Chen Zhen, Beyond the Vulnerability, 1999
In one of the most compelling of a whole gallery of installations that will engage whoever experiences them, Chen Zhen “repurposes” (strictly speaking recreates) a public toilet in Le Bureau de Change (1996-2004). The constant sound of flushing pervades the top floor of the gallery space at 76 rue de Turenne, as Chen Zhen would have it, continually washing away the waste materials of the body and the mind. He turns the toilet block into a currency exchange bureau – the hidden, or not so hidden — connections between different kinds of business that take place in these spaces become frighteningly intertwined.

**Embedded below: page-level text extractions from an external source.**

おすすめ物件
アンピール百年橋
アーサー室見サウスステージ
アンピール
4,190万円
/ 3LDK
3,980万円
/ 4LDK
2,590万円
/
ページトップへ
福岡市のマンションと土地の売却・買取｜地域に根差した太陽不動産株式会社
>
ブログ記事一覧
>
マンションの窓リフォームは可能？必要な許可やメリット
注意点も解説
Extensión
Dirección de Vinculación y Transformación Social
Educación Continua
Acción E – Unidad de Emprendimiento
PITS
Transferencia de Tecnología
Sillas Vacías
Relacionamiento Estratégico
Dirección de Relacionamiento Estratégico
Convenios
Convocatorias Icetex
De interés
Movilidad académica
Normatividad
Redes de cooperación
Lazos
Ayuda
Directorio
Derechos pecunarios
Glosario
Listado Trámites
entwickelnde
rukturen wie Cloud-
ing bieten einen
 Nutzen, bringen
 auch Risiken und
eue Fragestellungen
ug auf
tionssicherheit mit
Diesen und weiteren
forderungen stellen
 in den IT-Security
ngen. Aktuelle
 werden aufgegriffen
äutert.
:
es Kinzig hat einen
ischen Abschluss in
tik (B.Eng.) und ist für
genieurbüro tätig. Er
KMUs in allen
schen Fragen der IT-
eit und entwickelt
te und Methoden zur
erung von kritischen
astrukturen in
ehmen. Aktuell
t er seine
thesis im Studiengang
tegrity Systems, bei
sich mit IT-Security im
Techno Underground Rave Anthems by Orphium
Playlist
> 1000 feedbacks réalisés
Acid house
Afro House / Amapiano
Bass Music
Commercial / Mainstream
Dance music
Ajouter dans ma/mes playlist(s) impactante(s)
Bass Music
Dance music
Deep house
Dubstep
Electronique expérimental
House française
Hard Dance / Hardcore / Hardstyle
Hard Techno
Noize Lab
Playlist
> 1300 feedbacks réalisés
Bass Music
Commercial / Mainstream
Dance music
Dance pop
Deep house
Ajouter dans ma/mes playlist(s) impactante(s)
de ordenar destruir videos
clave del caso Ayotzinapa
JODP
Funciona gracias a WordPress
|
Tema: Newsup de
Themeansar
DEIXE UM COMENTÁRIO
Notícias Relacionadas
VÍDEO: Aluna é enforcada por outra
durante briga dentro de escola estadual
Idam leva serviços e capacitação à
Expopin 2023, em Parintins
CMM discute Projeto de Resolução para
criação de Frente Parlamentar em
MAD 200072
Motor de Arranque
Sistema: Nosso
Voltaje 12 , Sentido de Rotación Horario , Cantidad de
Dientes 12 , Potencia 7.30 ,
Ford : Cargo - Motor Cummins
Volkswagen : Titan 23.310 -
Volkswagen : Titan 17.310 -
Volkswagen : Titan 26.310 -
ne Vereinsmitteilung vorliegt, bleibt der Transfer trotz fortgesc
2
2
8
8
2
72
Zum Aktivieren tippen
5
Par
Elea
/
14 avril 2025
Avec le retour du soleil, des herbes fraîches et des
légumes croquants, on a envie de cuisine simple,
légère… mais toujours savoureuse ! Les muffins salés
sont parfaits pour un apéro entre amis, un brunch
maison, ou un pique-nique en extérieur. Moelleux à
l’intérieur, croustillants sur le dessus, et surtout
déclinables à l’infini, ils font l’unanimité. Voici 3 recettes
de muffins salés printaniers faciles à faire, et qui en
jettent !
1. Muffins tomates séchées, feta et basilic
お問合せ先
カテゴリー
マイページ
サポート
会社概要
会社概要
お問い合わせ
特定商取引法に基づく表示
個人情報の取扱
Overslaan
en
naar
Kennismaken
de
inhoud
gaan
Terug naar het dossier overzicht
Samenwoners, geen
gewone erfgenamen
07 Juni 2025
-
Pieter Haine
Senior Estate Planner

Chen Zhen, Beyond the Vulnerability, 1999
detail
I loved Chen Zhen’s use of candles to enable children to imagine, or create images of their architectural environment in Beyond the Vulnerability (1999). He made houses out of candles, the wax of which was melted, but the wicks left untouched, to bind the candles. The houses represent the favelas and stilted shacks that are home to the children of Salvador, in Brazil. The candles are colourful, alive, transparent like the water that surrounds the children’s favelas. And they are fragile, always tactile and sensuous. The piece must have given the children the opportunity to see how beautiful their world was. It may be fragile and vulnerable like the candles on glass tables, but whatever holds the houses together is lasting.
 
Chen Zhen, Round Table - Side by Side, 1997
side view
There are so many pieces in the exhibition that I haven’t mentioned. Not because they are inferior, more because I had to choose, however reluctantly. However, I cannot omit mention of Round Table – Side by Side 1997. Chairs of all shapes and sizes, for children, for adults, oriental and western, are perfectly inserted into the top of two conjoined, unfinished tables. The piece consumes the greater part of the space in which it is exhibited, leaving little room for us to walk around, to find an optimal viewing position, to get comfortable in its presence. The odd height of the table is immediately unsettling. Because it is chest height, thus ensuring that we are both tempted to imagine ourselves sitting at the table, as well as unable to. A man who we shared the gallery space with commented that the height and the proportions of the tables isolate us in their presence, in the same way that those who might sit at the tables are isolated from one another, unable to move because their seat has become a part of the table. This work is clearly about cultures coming together, but never really finding compatibility, always isolated and alone in their uniqueness. It is about difference —different wood, different chairs, different sized sitters—and the uneasiness of coexistence. Again, the wood, its tactility, the worksmanship, the craft like care that is taken to make sure everything is at the perfect, if uncomfortable height, creates a fineness and a vulnerability to Round Table – Side by Side. And yet, it is also sturdy, showing no signs of physical fragility.

Every year I make a grand claim, and for 2014, this is the occasion. If there is one exhibition to see this year, Chen Zhen would be it. Enjoy!